There are some risks associated with trying to settle debts for less than what is owed, according to the Federal Trade Commission. One risk is that some debt settlement companies may ask you to stop making payments on your debts during negotiations, which could hurt your credit score.
Why this works: Paying only a portion of what is owed to creditors can provide relief and a sense of freedom knowing the debt is no longer outstanding.
How to start: Your creditors may be willing to settle your debt for less than the full amount you owe. You can try to negotiate a settlement on your own or hire a debt settlement company to do it for you.
6. Re-examine your budget
The two best ways to pay off your debts are by earning more money or spending less of it. You may not be able to get a part-time job or side hustle, but you can change your budget.
Spend some time evaluating each line item in your budget. Determine whether it is a need or a want, and highlight expenses that could be reduced or eliminated. Adjust your budget accordingly, and use the extra money to pay down your monthly debts.
Why this works: It’s important to get your finances in order and one way to do that is by making short-term financial sacrifices. This will free up funds that can be used to pay down your balances faster.
How to start: Evaluate your spending habits to identify areas where you can reduce expenses. Move these funds to a dedicated “debt-reduction” account in your budget, and use them to make additional payments on your debts each month.
How debt can negatively impact your life
Debt can be a major obstacle in life, preventing you from achieving your goals. It can make it more difficult to get loans and can lead to higher borrowing costs. Additionally, debt may keep you from landing your dream job.
Borrowers who have a high debt-to-income (DTI) ratio may find it more difficult to qualify for certain loan products. For example, when applying for a mortgage, most lenders will require that your debt-to-income ratio is 43% or less.
It can be difficult to find an affordable home when you have monthly debt payments. Your debt-to-income (DTI) ratio is used to calculate the maximum mortgage payment you could qualify for. This number is found by taking your current monthly debt payments and dividing them by your monthly gross income. So, for example, someone with a $300 student loan payment, $500 auto loan payment, and $200 minimum credit card payment would have a DTI of 26.67%. This means that they would qualify for a maximum mortgage payment of $612.50.
Your debt-to-income ratio is an important factor in qualifying for a mortgage. A high DTI can make it difficult to qualify for a loan and may also impact your ability to save for other goals, such as retirement or your child’s college education.
Your 30 percent utilization of your revolving account’s limit affects your score. Your lower score may be due to your high balances on cards and inability to pay more than the minimum each month.
Although having a lower credit score may make it more difficult to get approved for loans or lines of credit, there are still options available.

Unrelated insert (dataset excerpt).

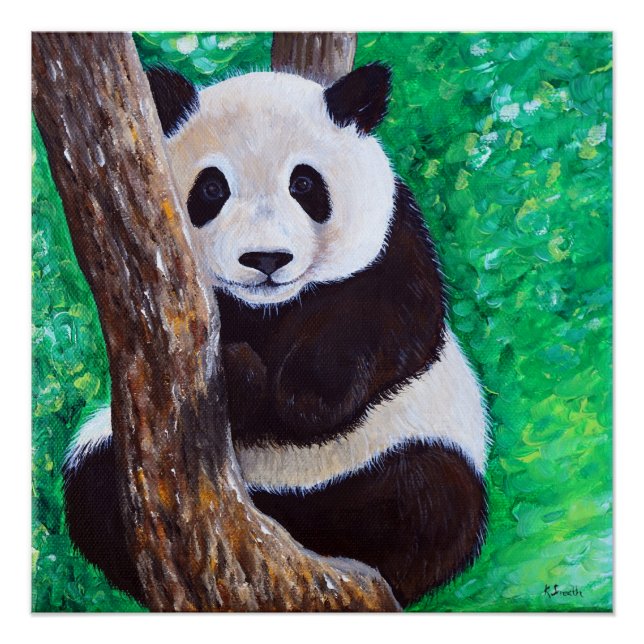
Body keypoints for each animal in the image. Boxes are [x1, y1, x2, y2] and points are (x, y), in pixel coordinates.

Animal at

Many lenders are willing to work with people who have less-than-perfect credit, and by shopping around, you may be able to find more favorable interest rates.
Job credit checks
Your employment prospects may be adversely affected by a bad credit score. Companies in law enforcement, finance, and the military often check credit scores as part of the application process. A low credit score may indicate financial instability, which could lead to problems on the job such as accepting bribes.
Breaking the chains of debt bondage can be difficult, but by following these steps you can begin to take control of your debt and improve your financial health. Just remember why you got into debt in the first place and make sure to change your behavior so that you don’t find yourself in the same situation again. With a little effort, you can be debt-free in no time!